Il dominio della tecnica
Weimar 4.0: dal pensiero della crisi alla società degli algoritmi
Nelle riflessioni di Ulrich che punteggiano il musiliano L’Uomo senza qualità emerge, d’un tratto, la consapevolezza dell’immanenza del dubbio in una società che si schiude alla scienza e alla tecnica. Nessuna forma, riflette Ulrich, nessuna struttura può davvero dirsi data in maniera oggettiva e immutabile.
Tutto finisce per tendere, inevitabilmente, alla caduta – la caduta che sempre segue alla mancanza di stabilità e di certezza.
C’è, in quelle riflessioni, il senso di una nostalgia perenne, informe, che larvata e fantasmatica permea una società costantemente sull’orlo della catastrofe; una società preda, al contempo, del dubbio e della sete di assoluto.
E che avverte una spiccata nostalgia per l’origine, andandosi a incendiare nell’infuriare bellico della congiunzione tra massa e tecnica.L’intera opera di Musil, come pure i romanzi di Thomas Mann, le riflessioni teoriche di Freud sulla crisi nella civiltà e sul perturbante, il rilievo assegnato alla tecnica da Ernst e Friedrich George Jünger, da Martin Heidegger, la polemica tra Schmitt e Kelsen sulle forme di custodia e garanzia della Costituzione, l’emersione di tentazioni metafisiche e mistiche incistate in un sociale che si rende totus politicus, stritolando i moti dei corpi intermedi, si muovono lungo la evanescente linea d’orizzonte di una società pervasa da ora latenti ora scoperti moti tellurici prossimi alla apocalisse.

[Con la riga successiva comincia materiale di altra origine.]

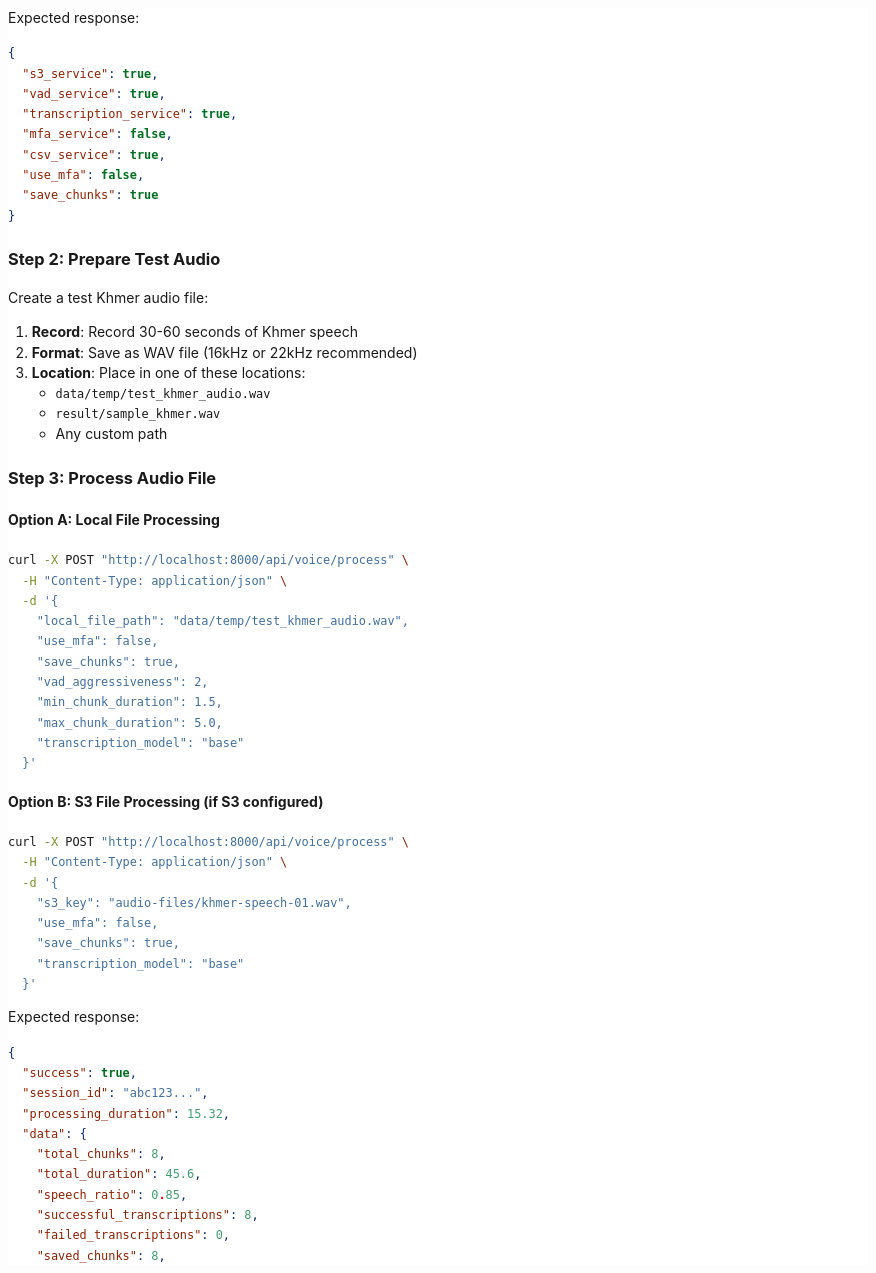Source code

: Expected response:
```json
{
  "s3_service": true,
  "vad_service": true,
  "transcription_service": true,
  "mfa_service": false,
  "csv_service": true,
  "use_mfa": false,
  "save_chunks": true
}
```

### Step 2: Prepare Test Audio

Create a test Khmer audio file:
1. **Record**: Record 30-60 seconds of Khmer speech
2. **Format**: Save as WAV file (16kHz or 22kHz recommended)
3. **Location**: Place in one of these locations:
   - `data/temp/test_khmer_audio.wav`
   - `result/sample_khmer.wav`
   - Any custom path

### Step 3: Process Audio File

#### Option A: Local File Processing
```bash
curl -X POST "http://localhost:8000/api/voice/process" \
  -H "Content-Type: application/json" \
  -d '{
    "local_file_path": "data/temp/test_khmer_audio.wav",
    "use_mfa": false,
    "save_chunks": true,
    "vad_aggressiveness": 2,
    "min_chunk_duration": 1.5,
    "max_chunk_duration": 5.0,
    "transcription_model": "base"
  }'
```

#### Option B: S3 File Processing (if S3 configured)
```bash
curl -X POST "http://localhost:8000/api/voice/process" \
  -H "Content-Type: application/json" \
  -d '{
    "s3_key": "audio-files/khmer-speech-01.wav",
    "use_mfa": false,
    "save_chunks": true,
    "transcription_model": "base"
  }'
```

Expected response:
```json
{
  "success": true,
  "session_id": "abc123...",
  "processing_duration": 15.32,
  "data": {
    "total_chunks": 8,
    "total_duration": 45.6,
    "speech_ratio": 0.85,
    "successful_transcriptions": 8,
    "failed_transcriptions": 0,
    "saved_chunks": 8,
```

La tensione, intellettuale, politica, economica, artistica, che permea il mondo negli anni venti e trenta del XX secolo chiude definitivamente ciò che Natalino Irti, citando Stefan Zweig, aveva definito l’età della sicurezza, definitivamente spirata tra le volute di fumo e di fuoco del primo conflitto mondiale. Il pensiero della crisi si muoveva nel solco della costruzione di uno sguardo di insieme su come e quanto la tecnica mutasse geneticamente i fattori costitutivi della società nel suo complesso e dell’uomo; la carneficina del primo conflitto mondiale aveva schiuso un panorama di inferno in cui lo splendore della tecnologia si era reso prodigio di morte, ed in cui la mobilitazione di massa, spezzando la narrazione delle mobilitazioni parziali di epoca monarchica e napoleonica, aveva introiettato la massa sulla scena della storia, in una congiunzione totale con il fattore tecnico.

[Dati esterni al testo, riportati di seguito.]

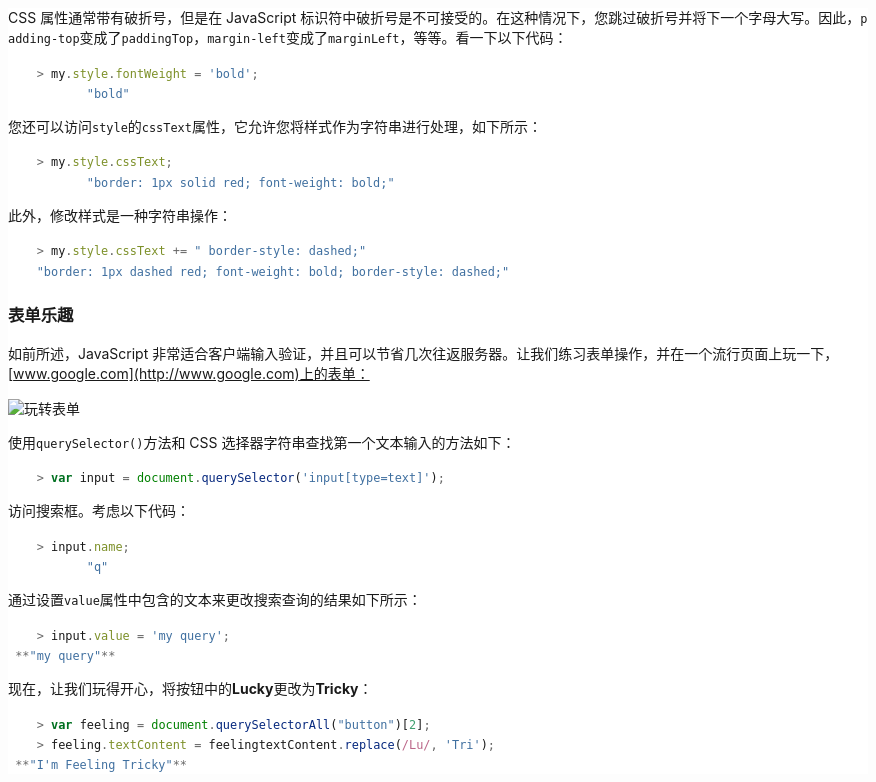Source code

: CSS 属性通常带有破折号，但是在 JavaScript 标识符中破折号是不可接受的。在这种情况下，您跳过破折号并将下一个字母大写。因此，`padding-top`变成了`paddingTop`，`margin-left`变成了`marginLeft`，等等。看一下以下代码：

```js
    > my.style.fontWeight = 'bold'; 
           "bold" 

```

您还可以访问`style`的`cssText`属性，它允许您将样式作为字符串进行处理，如下所示：

```js
    > my.style.cssText; 
           "border: 1px solid red; font-weight: bold;" 

```

此外，修改样式是一种字符串操作：

```js
    > my.style.cssText += " border-style: dashed;" 
    "border: 1px dashed red; font-weight: bold; border-style: dashed;" 

```

### 表单乐趣

如前所述，JavaScript 非常适合客户端输入验证，并且可以节省几次往返服务器。让我们练习表单操作，并在一个流行页面上玩一下，[www.google.com](http://www.google.com)上的表单：

![玩转表单](https://github.com/OpenDocCN/freelearn-js-zh/raw/master/docs/oo-js-3e/img/image_10_009.jpg)

使用`querySelector()`方法和 CSS 选择器字符串查找第一个文本输入的方法如下：

```js
    > var input = document.querySelector('input[type=text]'); 

```

访问搜索框。考虑以下代码：

```js
    > input.name; 
           "q" 

```

通过设置`value`属性中包含的文本来更改搜索查询的结果如下所示：

```js
    > input.value = 'my query'; 
 **"my query"**

```

现在，让我们玩得开心，将按钮中的**Lucky**更改为**Tricky**：

```js
    > var feeling = document.querySelectorAll("button")[2]; 
    > feeling.textContent = feelingtextContent.replace(/Lu/, 'Tri'); 
 **"I'm Feeling Tricky"**

```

Il dominio della tecnica è una ragnatela che connette punti ed esistenze, inanimato e biologico, rifuggendo dalla sicurezza di qualunque centro e modificando l’uomo. Novanta anni dopo, ChatGPT e l’algoritmo-assistente Siri, esattamente come gli omologhi Alexa o Cortana, utilizzano gli utenti come loro collaboratori, nonostante la percezione del singolo individuo sia esattamente rovesciata: l’utente ritiene di servirsi di questi strumenti tecnologici mentre è in realtà l’algoritmo a determinare una ragnatela, priva di centro, esperienziale, attraverso le centinaia di migliaia di umani che lo utilizzano e dai quali estrae di volta in volta, oltre alle richieste, anche i dati e le informazioni per progredire nella sua formazione ‘cognitiva’.
La sequenza di logica intrinseca del suo sistema, il ‘codice’ per dirla alla Lawrence Lessig, del suo linguaggio preordinato e modellato a monte, capace di apprendere dalla connessione di milioni di individui e dalla determinazione di una sintesi relazionale tra ambiente reale ed ecosistema digitale, parcellizza il sociale e, come fu negli anni della crisi, innesta nella convivenza modelli tecnici realizzati secondo direttrici note solo a progettisti e sviluppatori.
In questa misura, la scatola nera e impenetrabile della logica realizzativa di un algoritmo si sublima nella ricerca faustiana di una dimensione oltre-umana, colonizzando, passo dopo passo, l’umano e le sue interazioni: è l’emersione della mobilitazione totale digitale, per utilizzare la figura coniata da Maurizio Ferraris, alimento perfezionato di una certa declinazione della disintermediazione culturale che prelude, come nel caso del populismo, la morte della politica.